Materials, Methods, And Procedures: Image-guided percutaneous biopsies of the mesentery at a single institution from 2000 to 2022 were identified and reviewed. Relevant demographic and procedural data were abstracted from the medical record. Surgical pathology was reviewed to evaluate if the biopsy was diagnostic and concordant with the patient's final diagnosis.
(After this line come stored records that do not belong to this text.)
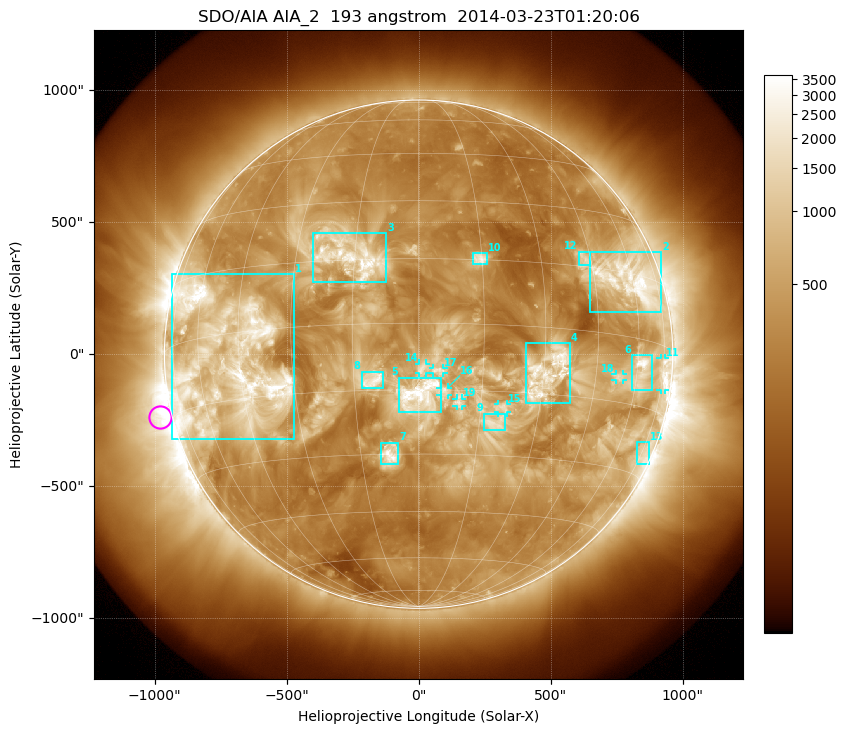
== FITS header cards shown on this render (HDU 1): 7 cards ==
TELESCOP= 'SDO/AIA'
INSTRUME= 'AIA_2'
WAVELNTH=                  193
WAVEUNIT= 'angstrom'
DATE-OBS= '2014-03-23T01:20:06.84'
CTYPE1  = 'HPLN-TAN'
CTYPE2  = 'HPLT-TAN'

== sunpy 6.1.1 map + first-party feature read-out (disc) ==
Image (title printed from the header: SDO/AIA AIA_2  193 angstrom  2014-03-23T01:20:06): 1024 x 1024 px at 2.4 arcsec/px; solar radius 963 arcsec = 401 px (full disc in frame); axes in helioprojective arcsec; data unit not stated in the header (colour bar unlabelled)
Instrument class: DISC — disc imager (sunpy class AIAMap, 193 A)
Bright regions (active regions / flare kernels): reference = the median radial profile (limb darkening/brightening removed); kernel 9 px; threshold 5 sigma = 926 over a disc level ~329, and >= 1.15x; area >= 12 px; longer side >= 10 px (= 24 arcsec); searched inside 0.97 R_sun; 19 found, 19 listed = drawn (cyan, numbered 1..; 7 of them under ~33 arcsec drawn as corner ticks so the feature stays visible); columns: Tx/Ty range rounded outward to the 5 arcsec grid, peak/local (2 s.f.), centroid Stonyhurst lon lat
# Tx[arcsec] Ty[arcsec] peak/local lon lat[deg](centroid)
1 -935..-470 -325..305 11 -49 -6
2 650..920 160..390 12 +59 +13
3 -400..-120 270..460 7.9 -16 +16
4 405..575 -185..40 7.3 +31 -10
5 -75..85 -220..-85 7.7 +0 -16
6 805..885 -140..-5 11 +62 -7
7 -145..-75 -420..-335 7.1 -7 -30
8 -215..-135 -130..-65 4.8 -10 -13
9 245..330 -285..-225 4.8 +19 -22
10 205..260 340..385 6.6 +15 +15
11 915..935 -135..-15 6.9 +75 -6
12 605..650 335..390 4.8 +43 +17
13 825..870 -415..-330 4.1 +76 -25
14 0..30 -75..-35 3.6 +1 -10
15 300..335 -220..-190 4.1 +21 -19
16 85..110 -155..-125 3.2 +6 -15
17 55..95 -75..-50 3 +5 -11
18 745..775 -100..-75 4.8 +53 -9
19 145..165 -200..-165 2.9 +10 -18
Off-limb structures (1.02-1.3 R_sun): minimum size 162 px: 2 found; the strongest spans PA ~50..145 deg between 1.02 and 1.3 R_sun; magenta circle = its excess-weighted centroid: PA ~105 deg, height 1.04 R_sun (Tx ~-980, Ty ~-235 arcsec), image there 4.8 x the reference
Results: One hundred ninety five patients (mean age, 62.6 ± 14.; M/F, 113/82; mean BMI, 30.4) underwent mesenteric biopsy procedure. Of these, 173 (89%) were performed using ultrasound and 22 (11%) were performed using CT or a hybrid/combined approach. Core needle biopsy was used in 164 (84%) patients, fine-needle aspiration (FNA) was used in 21 (11%), and both were used 10 (5%). Mean/median number of biopsy passes was 2.8 ± 1.3 and 3, respectively (core mean 2.7 ± 1.2; FNA mean 3.4 ± 1.5). Average lesion size was 5.3 ± 4.4 cm in the long axis and 2.9 ± 2.0 cm in the target plane. Diagnostic yield of core biopsies was 97.7% (n = 170/174) and FNA was 80.6% (n = 25/31) for an overall combined yield of 96.4% (n = 188/195). Of diagnostic biopsies, 95.7% (n = 180/188) were concordant with the final diagnosis, 70.8% (n = 138) of which were considered malignant. Overall concordant diagnostic rate was 180/195 (92.3%). Neuroendocrine tumor pathology was the only factor associated with lower diagnostic yield (13/15, 87%). For all biopsies, average shortest skin-to-target-distance on CT was 6.3 ± 2.8 cm, decreased to 4.1 ± 1.3 cm with US compression (approximately 35% reduction, p < 0.001). Additionally, ultrasound created a safe path not available on CT in 29 (15%) biopsies. Moderate IV sedation was used in 91.3% (n = 178) of mesenteric procedures. Complications occurred in 11 (5.6%) biopsies, and all were considered minor.

Conclusion: This represents a large cohort of image-guided percutaneous biopsies of mesenteric lesions with the majority representing core biopsy performed under US guidance. This technique offers high diagnostic yield and a favorable safety profile for tissue diagnosis. Furthermore, compression with ultrasound reduced skin-to-target distance by 35% and created a biopsy path that would not be possible on CT in 15% of US cases.